Dataset records:
==================================================

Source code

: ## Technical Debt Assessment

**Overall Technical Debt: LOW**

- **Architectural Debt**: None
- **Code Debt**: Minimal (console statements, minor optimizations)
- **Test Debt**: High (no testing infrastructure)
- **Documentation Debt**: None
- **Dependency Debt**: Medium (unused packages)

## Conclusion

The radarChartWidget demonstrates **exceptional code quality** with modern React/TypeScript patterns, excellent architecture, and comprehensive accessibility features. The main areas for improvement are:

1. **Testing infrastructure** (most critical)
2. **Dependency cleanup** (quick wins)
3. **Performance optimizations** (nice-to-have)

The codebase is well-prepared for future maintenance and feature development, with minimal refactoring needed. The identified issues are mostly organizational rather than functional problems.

==================================================

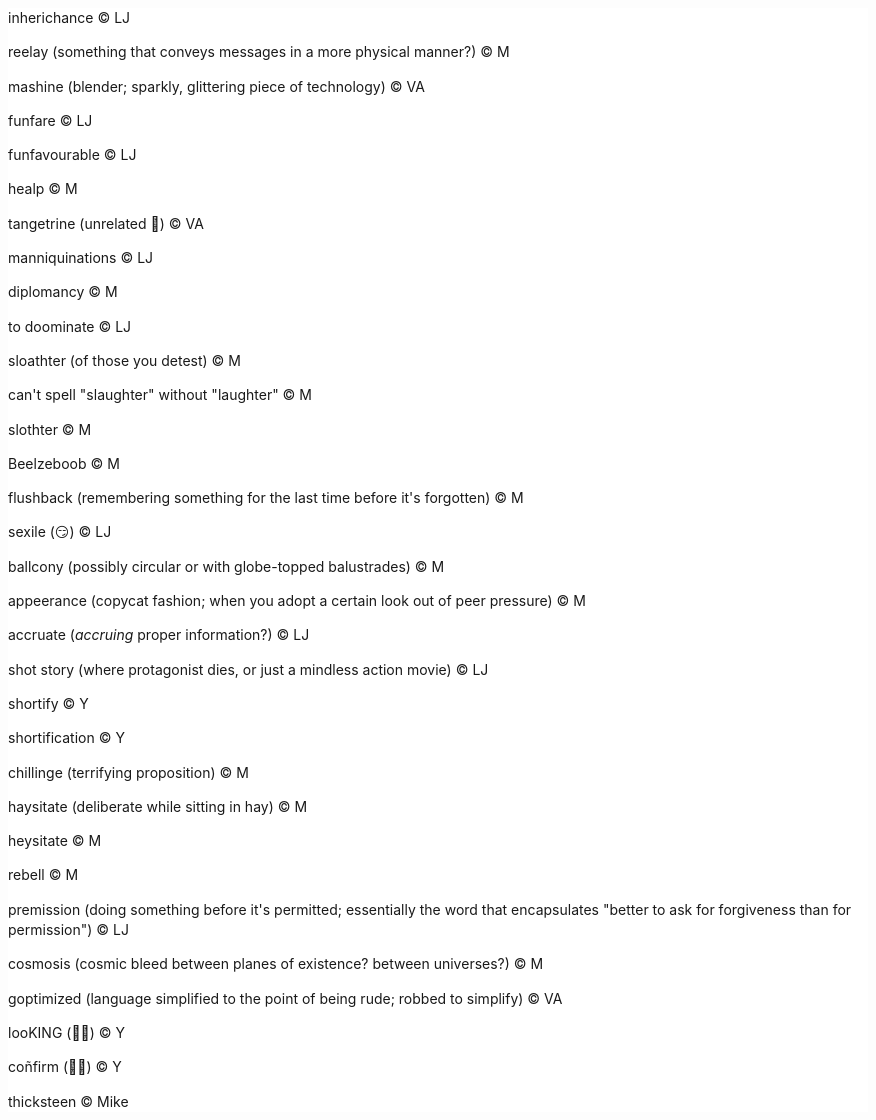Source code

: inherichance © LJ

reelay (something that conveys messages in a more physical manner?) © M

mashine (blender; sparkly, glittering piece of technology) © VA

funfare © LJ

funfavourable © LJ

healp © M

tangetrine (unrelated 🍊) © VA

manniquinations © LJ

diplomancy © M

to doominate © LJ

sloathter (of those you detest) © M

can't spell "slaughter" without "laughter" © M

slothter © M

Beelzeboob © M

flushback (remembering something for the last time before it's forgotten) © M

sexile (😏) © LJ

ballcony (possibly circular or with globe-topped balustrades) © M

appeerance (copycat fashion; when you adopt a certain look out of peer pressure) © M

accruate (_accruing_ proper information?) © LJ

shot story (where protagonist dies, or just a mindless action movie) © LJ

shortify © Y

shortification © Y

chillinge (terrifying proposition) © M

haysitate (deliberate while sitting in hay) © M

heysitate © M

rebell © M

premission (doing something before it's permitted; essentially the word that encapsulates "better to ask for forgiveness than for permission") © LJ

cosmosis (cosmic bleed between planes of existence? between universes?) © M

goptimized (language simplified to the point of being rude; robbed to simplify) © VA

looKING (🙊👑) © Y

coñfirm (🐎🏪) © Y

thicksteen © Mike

==================================================

Instruction —
Copy range, inclusive: the line holding "to doominate © LJ" to the line holding "thicksteen © Mike". Reproduce exactly those lines of the records above and no others.

Answer to the problem —
to doominate © LJ

sloathter (of those you detest) © M

can't spell "slaughter" without "laughter" © M

slothter © M

Beelzeboob © M

flushback (remembering something for the last time before it's forgotten) © M

sexile (😏) © LJ

ballcony (possibly circular or with globe-topped balustrades) © M

appeerance (copycat fashion; when you adopt a certain look out of peer pressure) © M

accruate (_accruing_ proper information?) © LJ

shot story (where protagonist dies, or just a mindless action movie) © LJ

shortify © Y

shortification © Y

chillinge (terrifying proposition) © M

haysitate (deliberate while sitting in hay) © M

heysitate © M

rebell © M

premission (doing something before it's permitted; essentially the word that encapsulates "better to ask for forgiveness than for permission") © LJ

cosmosis (cosmic bleed between planes of existence? between universes?) © M

goptimized (language simplified to the point of being rude; robbed to simplify) © VA

looKING (🙊👑) © Y

coñfirm (🐎🏪) © Y

thicksteen © Mike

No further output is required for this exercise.